Michel Serres avait compris que le smartphone allait tout changer dans nos relations interpersonnelles, dans notre psychologie, en sociologie. Il parlait d’une « révolution anthropologique », confiant en la capacité du genre humain à passer à une nouvelle étape cognitive.

Bernard Stiegler mettait en avant une autre vision. Bien des révolutions ont eu lieu, mais elles intervenaient sur des temps très longs permettant au cerveau de s’adapter, contrairement à aujourd’hui. Selon moi, la disparition de certaines compétences est logique, cependant, je reste inquiète. Nous menons des actions sur le terrain au sein du Conseil National du Numérique (CNNum), et avons constaté un grand désarroi. Il ne s’agit pas d’un simple gap générationnel, mais plutôt d’un fossé socio-économique.

L’accélération technologique contribue à une forme de clivage entre ceux qui maîtrisent et deviennent plus efficaces, et ceux qui subissent l’effet inverse.

La démocratisation numérique contribuerait-elle à la radicalisation ?

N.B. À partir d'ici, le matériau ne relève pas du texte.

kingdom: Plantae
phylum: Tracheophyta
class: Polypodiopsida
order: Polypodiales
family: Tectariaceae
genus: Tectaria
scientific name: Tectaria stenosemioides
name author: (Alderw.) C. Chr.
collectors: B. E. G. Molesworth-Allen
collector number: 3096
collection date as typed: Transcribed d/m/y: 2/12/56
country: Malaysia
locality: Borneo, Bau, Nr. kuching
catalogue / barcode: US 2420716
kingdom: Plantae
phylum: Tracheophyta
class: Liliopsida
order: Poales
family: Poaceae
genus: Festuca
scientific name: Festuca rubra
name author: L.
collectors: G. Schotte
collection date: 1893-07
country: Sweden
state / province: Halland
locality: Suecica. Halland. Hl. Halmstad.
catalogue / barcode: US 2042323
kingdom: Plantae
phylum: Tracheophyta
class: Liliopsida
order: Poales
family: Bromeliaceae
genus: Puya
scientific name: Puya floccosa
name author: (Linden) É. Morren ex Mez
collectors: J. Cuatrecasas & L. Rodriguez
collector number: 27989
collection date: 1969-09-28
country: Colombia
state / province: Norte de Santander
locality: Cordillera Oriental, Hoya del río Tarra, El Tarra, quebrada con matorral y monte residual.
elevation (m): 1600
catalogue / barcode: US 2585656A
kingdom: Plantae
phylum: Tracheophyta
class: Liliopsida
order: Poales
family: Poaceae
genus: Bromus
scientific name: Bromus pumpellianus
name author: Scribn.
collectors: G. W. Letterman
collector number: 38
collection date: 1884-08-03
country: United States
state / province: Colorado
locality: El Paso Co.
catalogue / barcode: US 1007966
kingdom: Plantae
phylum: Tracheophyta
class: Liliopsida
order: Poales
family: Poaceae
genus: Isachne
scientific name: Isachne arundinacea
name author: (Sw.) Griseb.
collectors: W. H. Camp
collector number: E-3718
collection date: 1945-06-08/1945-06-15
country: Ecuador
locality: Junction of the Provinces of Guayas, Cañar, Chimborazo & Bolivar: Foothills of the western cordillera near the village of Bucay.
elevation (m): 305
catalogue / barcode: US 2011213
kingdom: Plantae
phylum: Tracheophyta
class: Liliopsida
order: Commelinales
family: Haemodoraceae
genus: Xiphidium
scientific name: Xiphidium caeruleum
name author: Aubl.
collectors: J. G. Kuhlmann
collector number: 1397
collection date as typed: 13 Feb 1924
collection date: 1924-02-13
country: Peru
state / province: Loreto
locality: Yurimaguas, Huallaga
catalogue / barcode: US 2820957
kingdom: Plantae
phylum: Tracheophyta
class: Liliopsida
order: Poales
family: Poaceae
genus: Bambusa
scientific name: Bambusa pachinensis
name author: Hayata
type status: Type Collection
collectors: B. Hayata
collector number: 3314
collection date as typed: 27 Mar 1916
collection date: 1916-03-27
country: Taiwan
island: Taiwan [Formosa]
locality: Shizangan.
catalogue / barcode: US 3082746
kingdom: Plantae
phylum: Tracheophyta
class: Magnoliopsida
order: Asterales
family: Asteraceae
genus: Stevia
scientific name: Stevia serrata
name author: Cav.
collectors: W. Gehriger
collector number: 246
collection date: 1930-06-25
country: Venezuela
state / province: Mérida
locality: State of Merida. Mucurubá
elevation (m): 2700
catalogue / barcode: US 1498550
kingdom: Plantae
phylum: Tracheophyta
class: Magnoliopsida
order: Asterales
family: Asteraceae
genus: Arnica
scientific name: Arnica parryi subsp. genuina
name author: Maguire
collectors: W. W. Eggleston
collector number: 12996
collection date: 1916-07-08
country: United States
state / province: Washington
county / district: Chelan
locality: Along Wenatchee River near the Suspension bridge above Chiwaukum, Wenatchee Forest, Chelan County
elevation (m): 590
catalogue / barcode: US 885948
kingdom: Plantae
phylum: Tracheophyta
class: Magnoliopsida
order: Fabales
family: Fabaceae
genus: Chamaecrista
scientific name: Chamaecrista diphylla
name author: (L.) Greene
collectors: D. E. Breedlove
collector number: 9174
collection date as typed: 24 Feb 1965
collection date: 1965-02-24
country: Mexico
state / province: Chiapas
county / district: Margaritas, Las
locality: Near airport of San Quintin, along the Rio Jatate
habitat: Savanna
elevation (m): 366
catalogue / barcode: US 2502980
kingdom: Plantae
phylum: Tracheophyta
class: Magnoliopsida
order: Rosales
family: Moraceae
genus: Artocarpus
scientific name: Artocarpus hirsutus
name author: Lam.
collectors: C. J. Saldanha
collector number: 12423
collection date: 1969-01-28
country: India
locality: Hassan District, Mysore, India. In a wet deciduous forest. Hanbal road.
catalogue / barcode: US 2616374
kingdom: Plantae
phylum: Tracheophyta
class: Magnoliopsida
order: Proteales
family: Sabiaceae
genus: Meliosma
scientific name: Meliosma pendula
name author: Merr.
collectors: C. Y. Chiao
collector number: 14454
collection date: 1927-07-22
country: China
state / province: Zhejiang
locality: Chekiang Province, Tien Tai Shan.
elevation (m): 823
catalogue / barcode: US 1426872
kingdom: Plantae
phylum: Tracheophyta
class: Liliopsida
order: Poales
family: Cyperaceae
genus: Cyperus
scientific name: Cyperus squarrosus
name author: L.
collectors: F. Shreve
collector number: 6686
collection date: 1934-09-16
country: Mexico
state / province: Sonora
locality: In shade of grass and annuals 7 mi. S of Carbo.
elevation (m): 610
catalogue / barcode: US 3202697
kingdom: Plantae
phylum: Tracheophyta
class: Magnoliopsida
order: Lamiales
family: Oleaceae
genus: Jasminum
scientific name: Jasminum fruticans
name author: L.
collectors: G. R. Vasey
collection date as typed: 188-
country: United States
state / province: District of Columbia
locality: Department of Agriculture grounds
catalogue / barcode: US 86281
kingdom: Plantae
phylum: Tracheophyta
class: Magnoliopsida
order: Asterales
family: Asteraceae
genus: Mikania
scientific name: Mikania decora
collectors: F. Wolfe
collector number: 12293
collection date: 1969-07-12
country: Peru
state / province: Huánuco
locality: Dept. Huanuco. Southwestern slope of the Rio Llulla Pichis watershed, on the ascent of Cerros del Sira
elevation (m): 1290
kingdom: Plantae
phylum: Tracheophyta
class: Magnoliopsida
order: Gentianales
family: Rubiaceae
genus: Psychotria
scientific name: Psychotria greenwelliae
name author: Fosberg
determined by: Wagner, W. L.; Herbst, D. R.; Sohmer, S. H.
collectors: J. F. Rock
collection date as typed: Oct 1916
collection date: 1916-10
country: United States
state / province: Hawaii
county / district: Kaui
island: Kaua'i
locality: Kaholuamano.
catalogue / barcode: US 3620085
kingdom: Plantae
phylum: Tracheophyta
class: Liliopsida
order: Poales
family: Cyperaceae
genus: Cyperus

Des outils d’une telle facilité, praticité, si intuitifs, sont aujourd’hui dans les mains de plus de 5 milliards de personnes. Au sein du CNNum, nous sommes d’avis que l’on ne lutte pas en interdisant, d’autant que cette démocratisation technologique peut être un facteur d’émancipation.

Pour ne pas devenir esclave d’un simple outil, il faut nous mettre en capacité d’agir avec et sur la technologie dès le plus jeune âge.

Nous sommes dans une économie de l’attention, les géants numériques cherchent à capter cette attention pour se nourrir de nos données, réduisant parfois l’être humain à une série d’instincts, en recherche de plaisirs immédiats. Cette économie rapporte à un très petit nombre.

Pour la première fois, des entreprises planétaires ont réussi à capter des milliards d’utilisateurs dans un seul réseau. Nos politiques n’ont pas forcément saisi où s’était produit ce point de rupture qui explique très largement la fracture entre l’élite et le peuple.